I am making a Ryu application which has to keep track of network “conversations”, that is to say, the bidirectional L4 flows. The issue is that while there are many ways to do this, efficiency is a big problem.
Problems:
- Bidirectional data must be easily looked up. For example, a naive approach might be to hash a 5 tuple and then perform lookups against the hash. However, the issue is that it would really be two hashes because of the directionality of src/dst IP and port.

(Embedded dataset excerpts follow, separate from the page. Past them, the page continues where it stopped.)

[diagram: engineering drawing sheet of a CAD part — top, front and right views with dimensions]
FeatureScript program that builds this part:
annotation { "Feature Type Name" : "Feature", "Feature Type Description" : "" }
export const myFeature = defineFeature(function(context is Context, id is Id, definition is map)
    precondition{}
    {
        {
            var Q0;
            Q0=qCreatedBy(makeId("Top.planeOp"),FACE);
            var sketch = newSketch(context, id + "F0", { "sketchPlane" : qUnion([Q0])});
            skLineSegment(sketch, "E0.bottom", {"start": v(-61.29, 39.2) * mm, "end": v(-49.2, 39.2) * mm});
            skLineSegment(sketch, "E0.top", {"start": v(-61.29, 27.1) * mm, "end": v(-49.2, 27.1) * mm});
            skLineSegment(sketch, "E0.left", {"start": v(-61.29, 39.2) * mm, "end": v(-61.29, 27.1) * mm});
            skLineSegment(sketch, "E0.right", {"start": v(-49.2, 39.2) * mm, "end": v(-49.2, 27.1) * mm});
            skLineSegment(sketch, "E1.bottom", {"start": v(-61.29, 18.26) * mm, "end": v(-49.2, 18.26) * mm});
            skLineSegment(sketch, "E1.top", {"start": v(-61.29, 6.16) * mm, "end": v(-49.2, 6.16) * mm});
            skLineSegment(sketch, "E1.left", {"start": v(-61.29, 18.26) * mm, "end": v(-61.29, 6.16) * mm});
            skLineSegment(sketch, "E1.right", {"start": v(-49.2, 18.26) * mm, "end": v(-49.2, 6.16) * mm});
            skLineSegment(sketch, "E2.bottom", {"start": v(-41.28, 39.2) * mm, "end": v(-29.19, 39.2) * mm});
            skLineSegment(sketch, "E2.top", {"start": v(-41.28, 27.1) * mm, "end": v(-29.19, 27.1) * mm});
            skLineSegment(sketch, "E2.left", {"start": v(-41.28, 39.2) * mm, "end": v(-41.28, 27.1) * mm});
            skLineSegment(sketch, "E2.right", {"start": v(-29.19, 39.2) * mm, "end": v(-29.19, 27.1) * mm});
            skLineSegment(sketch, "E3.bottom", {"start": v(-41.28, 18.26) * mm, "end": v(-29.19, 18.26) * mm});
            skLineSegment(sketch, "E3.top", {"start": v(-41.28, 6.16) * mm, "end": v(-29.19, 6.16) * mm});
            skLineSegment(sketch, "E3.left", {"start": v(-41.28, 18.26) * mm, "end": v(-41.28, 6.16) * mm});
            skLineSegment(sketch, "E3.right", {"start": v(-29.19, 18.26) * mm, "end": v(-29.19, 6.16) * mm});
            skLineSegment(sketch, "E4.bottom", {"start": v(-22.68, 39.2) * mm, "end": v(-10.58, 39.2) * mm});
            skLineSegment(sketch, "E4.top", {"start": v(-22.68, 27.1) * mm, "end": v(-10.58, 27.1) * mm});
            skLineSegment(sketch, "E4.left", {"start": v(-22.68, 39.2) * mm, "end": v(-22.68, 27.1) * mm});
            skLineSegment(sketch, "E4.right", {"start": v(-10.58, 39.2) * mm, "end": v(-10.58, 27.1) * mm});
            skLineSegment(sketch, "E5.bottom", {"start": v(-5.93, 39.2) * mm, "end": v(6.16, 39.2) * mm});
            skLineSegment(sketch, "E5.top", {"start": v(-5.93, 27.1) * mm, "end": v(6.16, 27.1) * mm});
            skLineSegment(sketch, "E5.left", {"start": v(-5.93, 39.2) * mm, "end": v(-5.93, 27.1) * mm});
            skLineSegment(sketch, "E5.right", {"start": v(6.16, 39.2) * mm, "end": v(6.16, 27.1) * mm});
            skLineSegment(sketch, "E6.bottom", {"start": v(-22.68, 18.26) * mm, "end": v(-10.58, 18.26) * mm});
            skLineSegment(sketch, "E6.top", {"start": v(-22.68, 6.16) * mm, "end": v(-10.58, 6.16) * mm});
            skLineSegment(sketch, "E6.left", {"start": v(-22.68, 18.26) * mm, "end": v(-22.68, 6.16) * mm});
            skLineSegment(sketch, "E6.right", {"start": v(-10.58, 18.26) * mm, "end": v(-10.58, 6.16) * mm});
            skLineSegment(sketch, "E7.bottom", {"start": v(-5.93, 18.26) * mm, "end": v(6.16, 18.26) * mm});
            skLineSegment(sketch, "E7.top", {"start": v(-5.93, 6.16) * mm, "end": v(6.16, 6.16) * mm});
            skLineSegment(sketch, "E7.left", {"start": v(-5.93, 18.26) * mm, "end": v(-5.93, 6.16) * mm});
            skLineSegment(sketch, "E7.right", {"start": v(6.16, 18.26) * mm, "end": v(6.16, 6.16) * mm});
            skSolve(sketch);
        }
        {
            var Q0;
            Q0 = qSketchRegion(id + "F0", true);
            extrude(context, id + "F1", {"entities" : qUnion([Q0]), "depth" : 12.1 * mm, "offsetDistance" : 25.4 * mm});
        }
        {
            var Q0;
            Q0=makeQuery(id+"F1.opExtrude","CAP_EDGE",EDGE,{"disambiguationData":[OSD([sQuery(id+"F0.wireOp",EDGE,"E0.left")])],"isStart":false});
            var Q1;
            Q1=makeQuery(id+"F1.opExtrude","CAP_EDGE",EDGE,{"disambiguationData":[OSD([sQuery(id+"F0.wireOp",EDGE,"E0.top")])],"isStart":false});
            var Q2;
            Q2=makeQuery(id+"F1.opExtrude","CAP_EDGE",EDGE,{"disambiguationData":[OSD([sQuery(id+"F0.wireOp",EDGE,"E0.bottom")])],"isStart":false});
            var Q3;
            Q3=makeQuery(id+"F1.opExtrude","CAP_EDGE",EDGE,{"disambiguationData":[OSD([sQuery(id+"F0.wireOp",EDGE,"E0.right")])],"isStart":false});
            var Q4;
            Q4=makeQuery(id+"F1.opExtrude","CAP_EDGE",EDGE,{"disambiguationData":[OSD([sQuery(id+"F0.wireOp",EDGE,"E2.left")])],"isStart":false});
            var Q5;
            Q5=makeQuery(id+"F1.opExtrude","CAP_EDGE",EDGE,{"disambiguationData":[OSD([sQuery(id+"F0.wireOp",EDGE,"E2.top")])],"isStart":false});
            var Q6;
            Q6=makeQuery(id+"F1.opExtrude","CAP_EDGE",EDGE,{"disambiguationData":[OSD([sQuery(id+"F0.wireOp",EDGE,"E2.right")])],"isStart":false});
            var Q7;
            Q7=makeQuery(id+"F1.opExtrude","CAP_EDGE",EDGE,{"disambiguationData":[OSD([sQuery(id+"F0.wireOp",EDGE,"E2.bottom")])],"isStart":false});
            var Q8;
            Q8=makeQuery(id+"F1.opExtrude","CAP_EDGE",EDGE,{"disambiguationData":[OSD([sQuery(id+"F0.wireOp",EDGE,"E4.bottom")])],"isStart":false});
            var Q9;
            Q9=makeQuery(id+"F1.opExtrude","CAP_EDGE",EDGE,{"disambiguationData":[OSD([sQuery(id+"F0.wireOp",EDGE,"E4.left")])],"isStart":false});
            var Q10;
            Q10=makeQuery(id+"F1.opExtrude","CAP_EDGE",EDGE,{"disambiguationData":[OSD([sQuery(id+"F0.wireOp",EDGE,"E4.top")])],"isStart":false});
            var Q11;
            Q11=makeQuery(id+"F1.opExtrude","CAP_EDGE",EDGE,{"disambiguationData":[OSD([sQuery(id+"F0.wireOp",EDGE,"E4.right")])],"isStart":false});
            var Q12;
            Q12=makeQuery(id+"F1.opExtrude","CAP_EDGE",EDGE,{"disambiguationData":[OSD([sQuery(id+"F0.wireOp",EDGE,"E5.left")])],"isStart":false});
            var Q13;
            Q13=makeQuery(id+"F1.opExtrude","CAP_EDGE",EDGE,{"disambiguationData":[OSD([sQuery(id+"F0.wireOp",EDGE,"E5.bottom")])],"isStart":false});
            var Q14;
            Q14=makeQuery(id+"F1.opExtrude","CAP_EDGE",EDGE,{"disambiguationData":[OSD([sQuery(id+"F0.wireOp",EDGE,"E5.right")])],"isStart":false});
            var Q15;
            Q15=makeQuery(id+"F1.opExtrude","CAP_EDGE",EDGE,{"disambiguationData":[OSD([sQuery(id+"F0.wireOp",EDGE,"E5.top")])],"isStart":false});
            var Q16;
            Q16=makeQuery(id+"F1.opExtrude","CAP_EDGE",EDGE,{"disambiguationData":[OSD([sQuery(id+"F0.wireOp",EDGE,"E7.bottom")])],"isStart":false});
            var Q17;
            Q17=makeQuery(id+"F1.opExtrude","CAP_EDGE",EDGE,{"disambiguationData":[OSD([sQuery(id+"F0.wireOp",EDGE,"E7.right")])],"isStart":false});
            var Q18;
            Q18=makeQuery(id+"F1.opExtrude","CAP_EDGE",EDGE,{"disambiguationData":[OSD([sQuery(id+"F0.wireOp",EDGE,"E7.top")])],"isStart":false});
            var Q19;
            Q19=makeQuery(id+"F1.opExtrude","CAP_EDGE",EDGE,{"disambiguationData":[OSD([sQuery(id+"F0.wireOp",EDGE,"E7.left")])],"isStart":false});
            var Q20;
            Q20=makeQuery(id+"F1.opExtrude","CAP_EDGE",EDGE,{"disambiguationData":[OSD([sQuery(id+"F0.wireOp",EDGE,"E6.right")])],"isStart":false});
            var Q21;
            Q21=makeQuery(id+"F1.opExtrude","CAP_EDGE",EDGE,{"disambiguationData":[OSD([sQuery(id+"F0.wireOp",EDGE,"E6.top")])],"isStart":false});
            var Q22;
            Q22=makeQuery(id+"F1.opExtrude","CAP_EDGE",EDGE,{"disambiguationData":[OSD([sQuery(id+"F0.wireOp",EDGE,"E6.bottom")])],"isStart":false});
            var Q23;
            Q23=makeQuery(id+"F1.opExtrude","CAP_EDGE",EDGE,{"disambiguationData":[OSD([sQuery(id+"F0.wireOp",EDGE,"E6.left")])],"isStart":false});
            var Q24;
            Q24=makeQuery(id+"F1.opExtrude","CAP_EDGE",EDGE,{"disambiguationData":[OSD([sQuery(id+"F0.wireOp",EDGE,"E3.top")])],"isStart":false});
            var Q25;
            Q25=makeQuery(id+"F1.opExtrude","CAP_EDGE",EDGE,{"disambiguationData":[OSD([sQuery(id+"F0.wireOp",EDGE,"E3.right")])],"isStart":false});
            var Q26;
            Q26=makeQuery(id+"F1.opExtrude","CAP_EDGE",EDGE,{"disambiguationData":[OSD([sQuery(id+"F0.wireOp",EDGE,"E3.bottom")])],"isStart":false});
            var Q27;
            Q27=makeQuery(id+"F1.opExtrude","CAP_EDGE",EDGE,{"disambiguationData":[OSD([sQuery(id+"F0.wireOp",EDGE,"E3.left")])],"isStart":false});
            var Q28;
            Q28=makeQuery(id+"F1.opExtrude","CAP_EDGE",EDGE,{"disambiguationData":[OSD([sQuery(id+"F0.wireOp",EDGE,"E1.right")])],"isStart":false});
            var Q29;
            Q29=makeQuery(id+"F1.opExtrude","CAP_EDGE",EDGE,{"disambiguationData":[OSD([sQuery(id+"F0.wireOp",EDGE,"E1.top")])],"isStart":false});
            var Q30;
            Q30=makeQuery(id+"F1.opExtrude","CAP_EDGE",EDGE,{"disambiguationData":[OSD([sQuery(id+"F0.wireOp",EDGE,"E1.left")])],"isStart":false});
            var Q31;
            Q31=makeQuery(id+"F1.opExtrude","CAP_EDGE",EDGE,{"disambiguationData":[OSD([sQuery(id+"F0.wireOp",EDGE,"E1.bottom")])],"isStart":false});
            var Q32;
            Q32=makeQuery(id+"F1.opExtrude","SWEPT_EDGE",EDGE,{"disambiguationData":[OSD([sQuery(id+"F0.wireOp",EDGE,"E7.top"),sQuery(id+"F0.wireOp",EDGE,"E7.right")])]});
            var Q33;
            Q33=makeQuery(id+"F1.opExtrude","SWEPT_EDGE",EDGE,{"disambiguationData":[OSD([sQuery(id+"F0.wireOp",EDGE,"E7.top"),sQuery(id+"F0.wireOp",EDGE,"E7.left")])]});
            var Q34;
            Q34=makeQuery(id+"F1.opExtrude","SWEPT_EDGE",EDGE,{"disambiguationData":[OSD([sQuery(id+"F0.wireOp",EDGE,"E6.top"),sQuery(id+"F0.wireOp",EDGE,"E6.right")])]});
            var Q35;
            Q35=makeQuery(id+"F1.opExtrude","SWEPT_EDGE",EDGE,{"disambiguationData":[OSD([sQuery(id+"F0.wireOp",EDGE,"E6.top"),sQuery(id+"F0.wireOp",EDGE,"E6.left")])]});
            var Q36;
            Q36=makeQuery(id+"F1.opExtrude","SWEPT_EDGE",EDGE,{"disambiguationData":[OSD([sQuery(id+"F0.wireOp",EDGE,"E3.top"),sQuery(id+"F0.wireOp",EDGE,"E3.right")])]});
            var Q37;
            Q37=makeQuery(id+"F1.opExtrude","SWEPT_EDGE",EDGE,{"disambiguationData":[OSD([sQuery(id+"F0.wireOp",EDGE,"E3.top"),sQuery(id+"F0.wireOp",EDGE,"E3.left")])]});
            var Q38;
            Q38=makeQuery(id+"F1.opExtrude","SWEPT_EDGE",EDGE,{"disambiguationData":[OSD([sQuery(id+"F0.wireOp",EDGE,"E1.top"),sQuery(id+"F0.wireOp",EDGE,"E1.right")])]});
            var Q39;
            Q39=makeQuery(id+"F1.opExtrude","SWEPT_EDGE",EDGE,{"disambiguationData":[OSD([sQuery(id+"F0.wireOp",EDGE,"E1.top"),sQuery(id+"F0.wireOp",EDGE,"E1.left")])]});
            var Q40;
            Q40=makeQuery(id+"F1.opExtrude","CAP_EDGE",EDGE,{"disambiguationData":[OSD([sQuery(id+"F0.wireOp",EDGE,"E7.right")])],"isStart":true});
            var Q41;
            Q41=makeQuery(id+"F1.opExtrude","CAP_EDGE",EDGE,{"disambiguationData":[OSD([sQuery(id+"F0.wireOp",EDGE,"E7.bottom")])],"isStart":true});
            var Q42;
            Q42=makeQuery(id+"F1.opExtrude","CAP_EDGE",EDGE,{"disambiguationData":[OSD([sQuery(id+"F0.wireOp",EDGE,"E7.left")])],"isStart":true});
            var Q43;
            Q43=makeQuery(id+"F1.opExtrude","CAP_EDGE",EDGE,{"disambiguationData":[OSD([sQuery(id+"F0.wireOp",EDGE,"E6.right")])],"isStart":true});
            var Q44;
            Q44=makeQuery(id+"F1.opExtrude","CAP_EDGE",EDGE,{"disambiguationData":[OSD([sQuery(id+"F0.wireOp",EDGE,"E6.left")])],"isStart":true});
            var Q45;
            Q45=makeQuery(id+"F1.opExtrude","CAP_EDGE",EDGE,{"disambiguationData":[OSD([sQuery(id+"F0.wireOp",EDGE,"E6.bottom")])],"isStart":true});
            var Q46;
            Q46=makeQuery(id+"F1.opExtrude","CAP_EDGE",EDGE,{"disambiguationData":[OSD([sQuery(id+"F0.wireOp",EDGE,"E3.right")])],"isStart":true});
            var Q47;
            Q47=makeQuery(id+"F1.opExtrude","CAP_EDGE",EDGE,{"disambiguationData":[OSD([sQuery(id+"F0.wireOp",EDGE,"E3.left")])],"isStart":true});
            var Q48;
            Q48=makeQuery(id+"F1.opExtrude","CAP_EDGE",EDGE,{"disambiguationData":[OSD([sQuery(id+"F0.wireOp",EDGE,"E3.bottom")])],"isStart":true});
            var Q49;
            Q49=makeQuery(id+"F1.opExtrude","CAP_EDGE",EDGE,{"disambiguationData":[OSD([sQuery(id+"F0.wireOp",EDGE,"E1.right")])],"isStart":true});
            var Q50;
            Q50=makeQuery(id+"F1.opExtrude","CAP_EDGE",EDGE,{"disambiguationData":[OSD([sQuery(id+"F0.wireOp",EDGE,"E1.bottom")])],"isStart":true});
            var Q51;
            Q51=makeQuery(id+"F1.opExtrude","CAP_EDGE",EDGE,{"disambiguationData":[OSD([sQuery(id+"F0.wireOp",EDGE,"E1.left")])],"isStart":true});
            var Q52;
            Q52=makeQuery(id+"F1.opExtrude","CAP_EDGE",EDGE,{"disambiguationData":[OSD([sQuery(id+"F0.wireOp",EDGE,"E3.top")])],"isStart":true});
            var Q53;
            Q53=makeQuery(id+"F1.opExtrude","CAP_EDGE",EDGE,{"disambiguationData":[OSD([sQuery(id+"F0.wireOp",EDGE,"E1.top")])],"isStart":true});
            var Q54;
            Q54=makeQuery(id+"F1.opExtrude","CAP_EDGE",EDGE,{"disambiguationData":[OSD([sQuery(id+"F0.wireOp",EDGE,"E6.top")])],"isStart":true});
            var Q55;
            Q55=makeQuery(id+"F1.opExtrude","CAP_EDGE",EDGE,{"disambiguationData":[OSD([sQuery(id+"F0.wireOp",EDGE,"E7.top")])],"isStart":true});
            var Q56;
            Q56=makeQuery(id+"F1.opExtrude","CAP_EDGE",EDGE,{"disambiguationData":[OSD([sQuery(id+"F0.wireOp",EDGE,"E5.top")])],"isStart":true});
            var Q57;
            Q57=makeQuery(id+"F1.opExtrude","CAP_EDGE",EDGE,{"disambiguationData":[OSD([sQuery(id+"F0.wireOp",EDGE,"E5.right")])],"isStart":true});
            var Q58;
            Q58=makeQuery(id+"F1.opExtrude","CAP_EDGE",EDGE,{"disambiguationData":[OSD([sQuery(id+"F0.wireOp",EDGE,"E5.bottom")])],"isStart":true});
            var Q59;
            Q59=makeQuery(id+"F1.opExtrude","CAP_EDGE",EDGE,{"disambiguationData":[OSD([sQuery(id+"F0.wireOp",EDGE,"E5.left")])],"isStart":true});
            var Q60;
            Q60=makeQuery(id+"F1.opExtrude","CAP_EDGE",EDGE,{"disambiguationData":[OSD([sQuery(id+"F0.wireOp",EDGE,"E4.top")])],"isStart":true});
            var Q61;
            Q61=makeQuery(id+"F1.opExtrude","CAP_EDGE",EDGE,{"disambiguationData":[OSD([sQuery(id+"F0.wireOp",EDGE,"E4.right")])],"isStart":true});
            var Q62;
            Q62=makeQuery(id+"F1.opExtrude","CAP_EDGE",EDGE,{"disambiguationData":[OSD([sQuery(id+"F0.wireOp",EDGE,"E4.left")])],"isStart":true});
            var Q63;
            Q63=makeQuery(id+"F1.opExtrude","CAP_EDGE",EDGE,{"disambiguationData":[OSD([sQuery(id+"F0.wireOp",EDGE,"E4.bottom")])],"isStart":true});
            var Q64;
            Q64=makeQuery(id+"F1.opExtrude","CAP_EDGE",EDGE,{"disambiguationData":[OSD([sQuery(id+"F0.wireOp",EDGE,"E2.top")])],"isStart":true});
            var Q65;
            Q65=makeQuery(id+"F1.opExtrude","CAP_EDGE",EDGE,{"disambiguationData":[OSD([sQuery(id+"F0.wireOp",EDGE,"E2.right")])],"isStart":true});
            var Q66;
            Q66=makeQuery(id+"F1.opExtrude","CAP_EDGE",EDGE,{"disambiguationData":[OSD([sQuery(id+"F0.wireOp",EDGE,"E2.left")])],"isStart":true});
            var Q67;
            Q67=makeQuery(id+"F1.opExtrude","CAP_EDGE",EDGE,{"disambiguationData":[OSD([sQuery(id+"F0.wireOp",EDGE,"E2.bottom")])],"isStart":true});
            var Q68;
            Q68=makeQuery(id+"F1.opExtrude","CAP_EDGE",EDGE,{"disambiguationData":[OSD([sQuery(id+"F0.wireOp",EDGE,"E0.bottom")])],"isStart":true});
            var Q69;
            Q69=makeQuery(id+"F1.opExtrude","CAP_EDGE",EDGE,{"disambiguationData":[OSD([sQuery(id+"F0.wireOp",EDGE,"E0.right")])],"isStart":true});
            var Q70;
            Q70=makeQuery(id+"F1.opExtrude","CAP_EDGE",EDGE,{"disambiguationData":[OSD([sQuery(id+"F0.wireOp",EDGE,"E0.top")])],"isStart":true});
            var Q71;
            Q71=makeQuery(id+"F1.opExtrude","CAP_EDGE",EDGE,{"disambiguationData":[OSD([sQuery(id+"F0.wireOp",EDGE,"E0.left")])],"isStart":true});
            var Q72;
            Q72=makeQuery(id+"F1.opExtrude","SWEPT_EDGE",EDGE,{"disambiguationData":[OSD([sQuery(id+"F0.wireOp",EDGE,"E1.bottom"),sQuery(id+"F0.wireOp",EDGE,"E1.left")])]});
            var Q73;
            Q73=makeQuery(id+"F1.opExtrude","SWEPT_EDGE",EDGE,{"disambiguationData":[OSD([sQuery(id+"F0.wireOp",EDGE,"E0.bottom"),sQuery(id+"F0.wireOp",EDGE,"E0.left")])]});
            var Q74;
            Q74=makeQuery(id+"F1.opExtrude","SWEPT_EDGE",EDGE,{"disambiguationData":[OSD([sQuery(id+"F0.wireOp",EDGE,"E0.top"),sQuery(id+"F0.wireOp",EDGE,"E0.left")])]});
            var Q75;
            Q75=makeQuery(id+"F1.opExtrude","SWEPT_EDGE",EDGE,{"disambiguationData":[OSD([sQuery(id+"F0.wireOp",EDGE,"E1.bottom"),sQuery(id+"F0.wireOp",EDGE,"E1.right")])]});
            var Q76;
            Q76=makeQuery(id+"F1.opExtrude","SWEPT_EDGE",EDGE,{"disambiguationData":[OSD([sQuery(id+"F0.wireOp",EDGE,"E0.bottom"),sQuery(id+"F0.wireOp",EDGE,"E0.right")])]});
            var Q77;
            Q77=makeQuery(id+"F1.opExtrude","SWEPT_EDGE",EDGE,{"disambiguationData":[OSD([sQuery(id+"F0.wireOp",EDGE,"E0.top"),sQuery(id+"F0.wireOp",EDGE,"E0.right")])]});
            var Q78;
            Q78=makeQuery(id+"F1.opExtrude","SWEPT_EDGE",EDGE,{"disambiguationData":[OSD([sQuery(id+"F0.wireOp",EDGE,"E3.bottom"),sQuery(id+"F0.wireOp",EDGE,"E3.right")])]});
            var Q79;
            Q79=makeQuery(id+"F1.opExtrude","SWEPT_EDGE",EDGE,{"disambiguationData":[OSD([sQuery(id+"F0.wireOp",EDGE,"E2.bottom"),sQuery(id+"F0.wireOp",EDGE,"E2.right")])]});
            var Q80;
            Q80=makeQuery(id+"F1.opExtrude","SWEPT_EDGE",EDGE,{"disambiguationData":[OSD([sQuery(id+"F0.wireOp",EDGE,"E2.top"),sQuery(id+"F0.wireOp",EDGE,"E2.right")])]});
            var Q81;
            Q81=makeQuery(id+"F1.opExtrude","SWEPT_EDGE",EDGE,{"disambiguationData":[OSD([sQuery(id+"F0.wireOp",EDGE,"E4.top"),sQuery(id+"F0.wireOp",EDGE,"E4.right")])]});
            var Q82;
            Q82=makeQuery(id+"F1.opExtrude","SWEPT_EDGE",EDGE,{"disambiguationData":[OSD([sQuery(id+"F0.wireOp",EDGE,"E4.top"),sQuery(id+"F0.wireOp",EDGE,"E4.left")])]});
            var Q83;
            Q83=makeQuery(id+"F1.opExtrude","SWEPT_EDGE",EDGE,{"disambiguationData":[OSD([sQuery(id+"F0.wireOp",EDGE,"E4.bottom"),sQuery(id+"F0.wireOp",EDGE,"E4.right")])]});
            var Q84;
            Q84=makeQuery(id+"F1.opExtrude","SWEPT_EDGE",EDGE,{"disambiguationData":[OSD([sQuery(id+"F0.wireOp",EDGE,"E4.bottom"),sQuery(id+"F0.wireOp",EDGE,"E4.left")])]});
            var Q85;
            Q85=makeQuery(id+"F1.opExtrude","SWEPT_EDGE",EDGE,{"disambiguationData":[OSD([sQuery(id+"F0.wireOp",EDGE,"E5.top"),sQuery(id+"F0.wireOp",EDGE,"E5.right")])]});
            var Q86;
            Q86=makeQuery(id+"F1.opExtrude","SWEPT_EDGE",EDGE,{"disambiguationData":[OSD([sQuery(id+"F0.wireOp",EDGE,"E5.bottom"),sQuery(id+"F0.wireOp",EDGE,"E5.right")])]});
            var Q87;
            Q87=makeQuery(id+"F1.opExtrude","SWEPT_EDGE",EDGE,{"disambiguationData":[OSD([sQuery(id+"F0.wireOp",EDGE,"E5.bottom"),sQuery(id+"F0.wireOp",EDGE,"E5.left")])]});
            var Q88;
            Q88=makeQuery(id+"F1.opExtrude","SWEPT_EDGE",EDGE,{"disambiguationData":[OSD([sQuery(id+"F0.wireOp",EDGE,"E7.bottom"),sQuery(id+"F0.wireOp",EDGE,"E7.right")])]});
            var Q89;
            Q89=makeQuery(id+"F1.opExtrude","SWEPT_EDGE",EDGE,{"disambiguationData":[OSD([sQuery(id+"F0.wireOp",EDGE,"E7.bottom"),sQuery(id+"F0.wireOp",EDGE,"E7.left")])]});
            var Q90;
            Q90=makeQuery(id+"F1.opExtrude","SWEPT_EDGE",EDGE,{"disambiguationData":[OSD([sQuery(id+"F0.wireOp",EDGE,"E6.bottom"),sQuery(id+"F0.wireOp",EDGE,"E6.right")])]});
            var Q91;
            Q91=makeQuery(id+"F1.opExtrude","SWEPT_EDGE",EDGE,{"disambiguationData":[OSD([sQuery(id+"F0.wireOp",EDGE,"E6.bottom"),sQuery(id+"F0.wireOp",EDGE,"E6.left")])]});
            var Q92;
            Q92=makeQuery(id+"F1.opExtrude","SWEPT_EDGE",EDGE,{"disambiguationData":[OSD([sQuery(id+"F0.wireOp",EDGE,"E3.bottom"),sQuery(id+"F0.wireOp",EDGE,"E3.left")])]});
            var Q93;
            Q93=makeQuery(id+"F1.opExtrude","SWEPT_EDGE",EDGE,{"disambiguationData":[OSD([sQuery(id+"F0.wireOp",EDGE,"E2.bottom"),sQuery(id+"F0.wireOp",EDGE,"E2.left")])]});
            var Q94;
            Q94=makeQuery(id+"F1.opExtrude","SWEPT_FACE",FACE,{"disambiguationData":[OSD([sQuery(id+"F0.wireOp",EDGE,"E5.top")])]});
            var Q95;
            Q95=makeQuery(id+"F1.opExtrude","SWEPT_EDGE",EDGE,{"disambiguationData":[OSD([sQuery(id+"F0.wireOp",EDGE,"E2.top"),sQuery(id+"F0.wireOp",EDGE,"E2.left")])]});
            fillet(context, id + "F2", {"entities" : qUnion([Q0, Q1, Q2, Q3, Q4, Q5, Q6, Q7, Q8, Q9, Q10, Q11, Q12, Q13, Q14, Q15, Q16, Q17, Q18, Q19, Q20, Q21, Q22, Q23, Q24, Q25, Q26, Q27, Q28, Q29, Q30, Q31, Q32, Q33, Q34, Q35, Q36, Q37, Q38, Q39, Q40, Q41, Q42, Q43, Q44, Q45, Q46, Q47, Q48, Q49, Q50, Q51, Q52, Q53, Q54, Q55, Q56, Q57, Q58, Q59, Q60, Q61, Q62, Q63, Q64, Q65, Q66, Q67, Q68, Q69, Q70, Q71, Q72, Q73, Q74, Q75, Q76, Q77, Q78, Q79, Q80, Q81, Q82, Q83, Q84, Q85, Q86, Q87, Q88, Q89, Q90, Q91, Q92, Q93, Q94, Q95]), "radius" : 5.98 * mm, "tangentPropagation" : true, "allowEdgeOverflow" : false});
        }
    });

- Another way to do it might be to simply store ip/port combos in a table and then check against them. The problem is that requires extracting those values for every packet and then accounting for the directionality, which seems messy.
Ideal
What would be ideal is a hash that in some way accounts for directionality. That way you still have a hashtable, but the hashtable matches whether the traffic is:
SRCIP: A, DSTIP: B, SRCPORT: A, DSTPORT: B
or
SRCIP: B, DSTIP: B, SRCPORT: A, DSTPORT: A
Advertisement
Answer
I used Corelight’s pycommunityid. It will allow you to provide a flow tuple and then generate a sha1 hash based on the provided data. It will account for the aforementioned bidirectional problem (see pseudocode)
import communityid
cid = communityid.CommunityID()
tpl = communityid.FlowTuple.make_tcp('127.0.0.1', '10.0.0.1', 1234, 80)
print(cid.calc(tpl))
tpl = communityid.FlowTuple.make_tcp('10.0.0.1', '127.0.0.1', 80, 1234)
print(cid.calc(tpl))
Output:
1:mgRgpIZSu0KHDp/QrtcWZpkJpMU= 1:mgRgpIZSu0KHDp/QrtcWZpkJpMU=
As you can see from the above, flow direction is not an issue and the same combination of ip/port will produce the same hash.